October is Depression and Mental Health Awareness Month and October 10th is WHO World Mental Health Day, so I want to share a few tips as to how parents can help support their child's mental health.

Model healthy coping skills

You can help your child learn to deal with their emotions in a healthy way by modeling coping skills at home. Talk through activities such as deep breathing, using stress balls, making art, going for walks or whatever other (healthy) ways you have for dealing with stress.

Watch for behavior changes in your children

It's very normal for children to have behavioral changes as they move through different ages and stages of development.
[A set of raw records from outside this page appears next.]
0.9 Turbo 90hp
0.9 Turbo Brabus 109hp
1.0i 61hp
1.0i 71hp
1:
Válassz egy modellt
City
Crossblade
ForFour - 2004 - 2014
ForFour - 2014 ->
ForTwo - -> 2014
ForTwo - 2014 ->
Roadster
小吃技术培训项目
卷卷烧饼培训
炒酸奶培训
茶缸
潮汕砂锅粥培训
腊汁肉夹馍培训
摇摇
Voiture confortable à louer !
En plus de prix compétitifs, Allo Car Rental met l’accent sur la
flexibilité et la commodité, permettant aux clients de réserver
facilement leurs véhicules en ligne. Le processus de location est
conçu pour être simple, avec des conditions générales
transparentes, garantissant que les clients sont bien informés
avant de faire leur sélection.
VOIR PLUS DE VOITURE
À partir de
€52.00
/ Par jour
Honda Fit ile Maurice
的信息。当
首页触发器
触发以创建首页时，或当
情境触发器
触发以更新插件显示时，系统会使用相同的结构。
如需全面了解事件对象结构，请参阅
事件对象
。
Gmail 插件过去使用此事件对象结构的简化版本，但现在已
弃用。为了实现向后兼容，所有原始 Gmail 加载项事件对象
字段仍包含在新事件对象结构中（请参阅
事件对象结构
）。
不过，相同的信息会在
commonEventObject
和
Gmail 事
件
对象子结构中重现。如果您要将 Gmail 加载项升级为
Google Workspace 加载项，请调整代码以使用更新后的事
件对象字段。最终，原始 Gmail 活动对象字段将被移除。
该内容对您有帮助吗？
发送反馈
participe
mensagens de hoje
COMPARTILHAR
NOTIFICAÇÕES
However, if you ever notice that your child is becoming very withdrawn or isolated from friends, family or their normal routine, it may be a sign that they are struggling to process a situation or feeling in their life. Check in with them and reassure them that you're there to support them however they need. Don't be afraid to seek help from a mental health professional.
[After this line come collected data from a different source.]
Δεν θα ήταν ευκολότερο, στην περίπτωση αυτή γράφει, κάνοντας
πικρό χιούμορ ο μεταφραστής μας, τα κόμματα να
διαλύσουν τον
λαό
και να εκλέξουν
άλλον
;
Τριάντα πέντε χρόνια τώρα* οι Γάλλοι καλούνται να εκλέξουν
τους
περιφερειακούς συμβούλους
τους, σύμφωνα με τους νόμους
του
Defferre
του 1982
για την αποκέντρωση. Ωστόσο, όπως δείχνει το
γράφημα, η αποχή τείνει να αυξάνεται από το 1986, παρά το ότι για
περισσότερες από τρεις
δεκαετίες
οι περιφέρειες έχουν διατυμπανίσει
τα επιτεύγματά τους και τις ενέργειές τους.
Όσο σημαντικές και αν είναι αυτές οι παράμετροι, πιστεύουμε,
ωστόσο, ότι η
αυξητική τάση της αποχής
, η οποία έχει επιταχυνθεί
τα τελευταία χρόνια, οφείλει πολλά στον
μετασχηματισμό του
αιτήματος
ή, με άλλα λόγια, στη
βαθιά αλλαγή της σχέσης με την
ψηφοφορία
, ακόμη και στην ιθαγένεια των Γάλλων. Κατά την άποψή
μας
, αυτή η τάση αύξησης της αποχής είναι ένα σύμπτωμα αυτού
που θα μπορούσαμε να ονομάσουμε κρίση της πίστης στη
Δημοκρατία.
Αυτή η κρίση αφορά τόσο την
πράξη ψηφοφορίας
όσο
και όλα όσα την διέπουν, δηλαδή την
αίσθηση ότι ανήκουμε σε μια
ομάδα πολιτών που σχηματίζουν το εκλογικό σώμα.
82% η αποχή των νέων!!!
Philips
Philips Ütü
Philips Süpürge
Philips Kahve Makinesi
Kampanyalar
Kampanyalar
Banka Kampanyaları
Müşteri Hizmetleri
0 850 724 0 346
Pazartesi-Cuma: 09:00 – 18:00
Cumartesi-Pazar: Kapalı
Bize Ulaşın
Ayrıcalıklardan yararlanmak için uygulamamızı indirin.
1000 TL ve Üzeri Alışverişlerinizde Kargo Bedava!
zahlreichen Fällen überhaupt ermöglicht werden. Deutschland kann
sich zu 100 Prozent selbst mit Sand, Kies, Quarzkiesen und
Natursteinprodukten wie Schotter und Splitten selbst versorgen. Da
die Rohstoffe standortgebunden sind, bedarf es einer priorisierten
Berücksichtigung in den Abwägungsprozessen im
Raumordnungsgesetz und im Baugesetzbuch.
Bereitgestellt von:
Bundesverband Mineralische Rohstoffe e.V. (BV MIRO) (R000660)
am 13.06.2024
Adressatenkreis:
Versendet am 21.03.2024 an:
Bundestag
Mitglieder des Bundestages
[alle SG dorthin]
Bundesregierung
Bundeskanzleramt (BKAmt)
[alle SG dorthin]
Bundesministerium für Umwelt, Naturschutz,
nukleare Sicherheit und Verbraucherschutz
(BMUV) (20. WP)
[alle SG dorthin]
Cultivate open and honest communication

It's important that your children know they can come to you with anything and they will be listened to with love and support. Letting your child know you are there to support and listen to them without judgement can really increase the chances they will come to you when they are struggling.

Create routines and boundaries at home

Uncertainty about daily schedules can lead to a lot of stress or anxiety in a child's life. Having a general routine at home gives children a lot of relief and peace. Having clear boundaries is similarly important - your child needs to know what is expected of them at home. This helps minimize feelings of frustration from both parent and child.

Provide plenty of positive feedback, support, and encouragement

For a child, one of the most important gifts you can give them is an environment where they know they are loved and feel important. They need to know they are supported no matter what they do. This helps them enjoy feelings of security and safety in their home. Kids also love receiving positive feedback when they've done something well. Knowing they've done something well builds their self-confidence and can stick with a child long term.

Talk about emotions and feelings regularly

Kids learn so much from watching their parents, including emotional expression and regulation. Discuss different feelings you felt throughout your day when talking to your child. Also share how you handled your emotions in those situations. This teaches them that feelings are normal, provides suggestions on how to handle the feelings, and gives them the vocabulary to talk about a wider range of emotions.